In the last 50 years, there’s been a decline in men’s testosterone levels and a rise in health conditions that relate to low levels, including reduced semen quality, and genital malformations in newborn boys. "We found evidence reduced levels of circulating testosterone were associated with increased phthalate exposure in several key populations, including boys ages 6 to 12, and men and women ages 40 to 60," the study's co-author, John D. Meeker, of the University of Michigan School of Public Health, said in a press release. "This may have important public health implications, since low testosterone levels in young boys can negatively impact reproductive development, and in middle age can impair sexual function, libido, energy, cognitive function, and bone health in men and women."

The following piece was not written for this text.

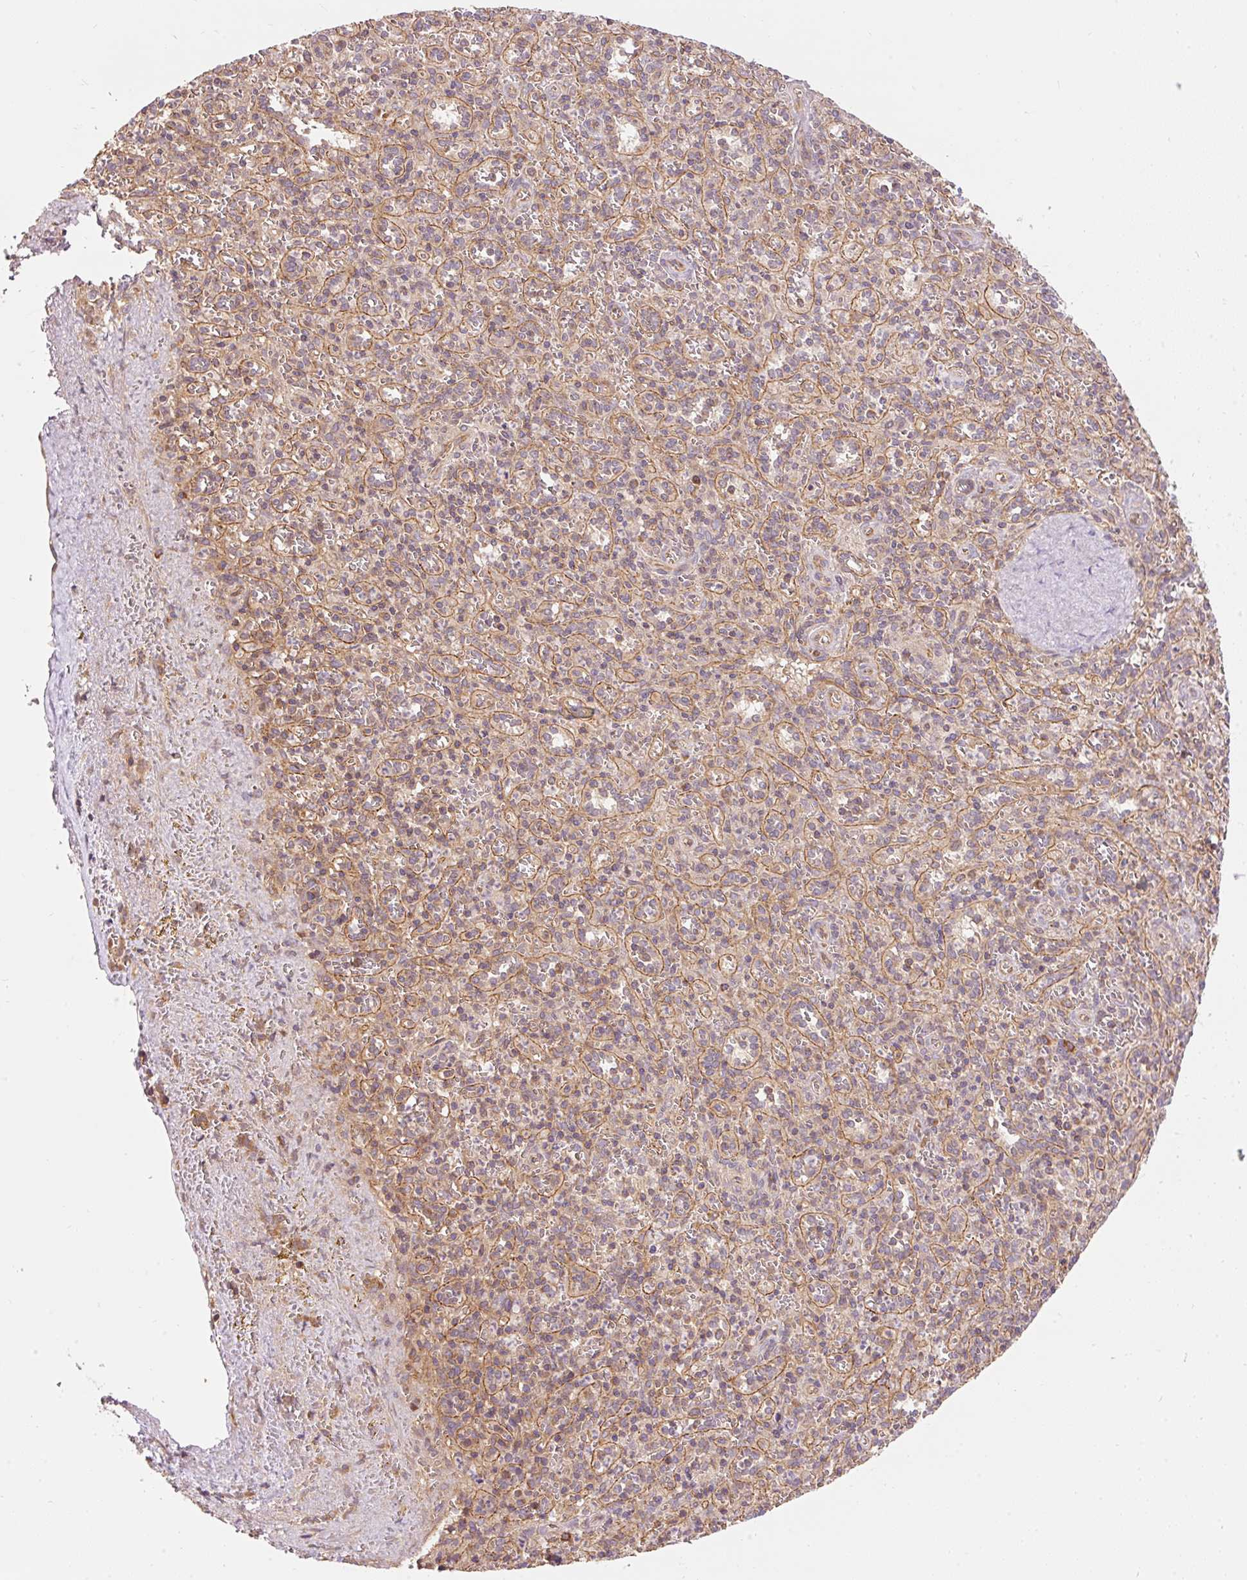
{"staining": {"intensity": "moderate", "quantity": "<25%", "location": "cytoplasmic/membranous"}, "tissue": "spleen", "cell_type": "Cells in red pulp", "image_type": "normal", "snomed": [{"axis": "morphology", "description": "Normal tissue, NOS"}, {"axis": "topography", "description": "Spleen"}], "caption": "High-power microscopy captured an immunohistochemistry (IHC) histopathology image of unremarkable spleen, revealing moderate cytoplasmic/membranous positivity in approximately <25% of cells in red pulp.", "gene": "ADCY4", "patient": {"sex": "female", "age": 70}}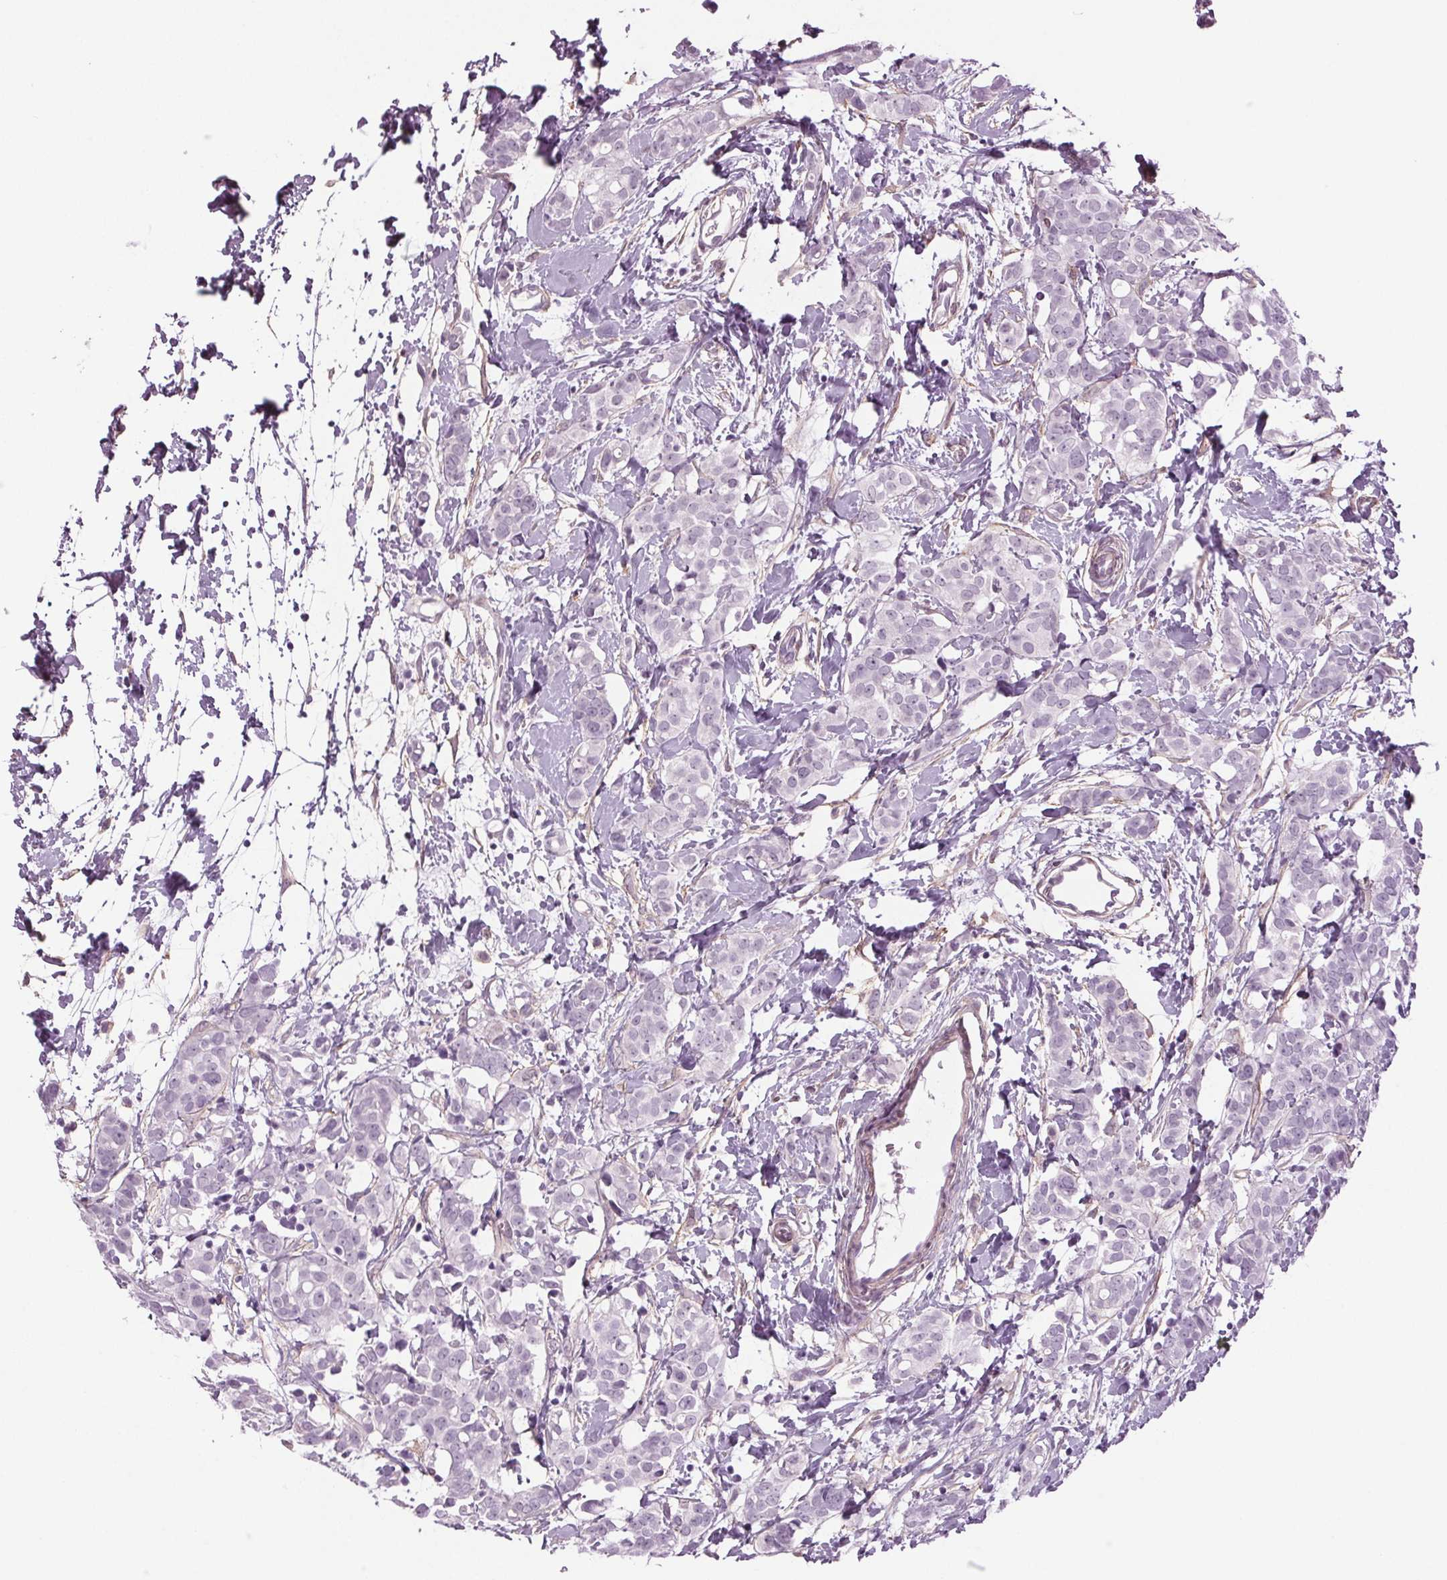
{"staining": {"intensity": "negative", "quantity": "none", "location": "none"}, "tissue": "breast cancer", "cell_type": "Tumor cells", "image_type": "cancer", "snomed": [{"axis": "morphology", "description": "Duct carcinoma"}, {"axis": "topography", "description": "Breast"}], "caption": "Immunohistochemical staining of infiltrating ductal carcinoma (breast) demonstrates no significant staining in tumor cells.", "gene": "BHLHE22", "patient": {"sex": "female", "age": 40}}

Phthalates are a type of chemical that make plastics more flexible but durable, and are found in detergents, vinyl flooring, adhesives, lubricating oils, raincoats, and various soaps, shampoos, hair sprays, and nail polishes, according to the Centers for Disease Control and Prevention (CDC). The constant exposure to the chemical has been known to lower testosterone levels, which are responsible for physical growth and strength, brain function, bone density, and cardiovascular health.

More than 90 percent of men with low testosterone levels do not seek treatment, and among them, 70 percent will have trouble maintaining erections, and 63 percent will have a low sex drive, according to EverydayHealth. While the physical impacts of a low sex drive can cause emotional fluctuations, such as feelings or sadness, depression, and low self-confidence, the inability to reproduce can alter the course a man and his partner’s life who must find alternative routes to achieve a successful and healthy birth.

After analyzing testosterone levels and their relationship to phthalates in 2,208 participants from the U.S. National health and Nutrition Examination Survey between 2011 to 2012, they found 13 different substances in their urine. When they looked at each of their blood samples, those participants also had a 24 to 34.1 percent drop in testosterone levels. In the past, CDC researchers have found phthalates in the urine of 2,636 participates who were 6 years or older between 1999 and 2002, and found enough to conclude there was a widespread exposure in the U.S. population.

"While the study's cross-sectional design limit the conclusions we can draw, our results support the hypothesis that environmental exposure to endocrine-disrupting chemicals such as phthalates could be contributing to the trend of declining testosterone and related disorders," Meeker said. "With mounting evidence for adverse health effects, individuals and policymakers alike may want to take steps to limit human exposure to the degree possible."

Source: Meeker JD and Ferguson KK. Urinary Phthalate Metabolites are Associated with Decreased Serum Testosterone in Men, Women and Children from NHANES 2011-2012. Journal of Clinical Endocrinology & Metabolism (JCEM). 2014.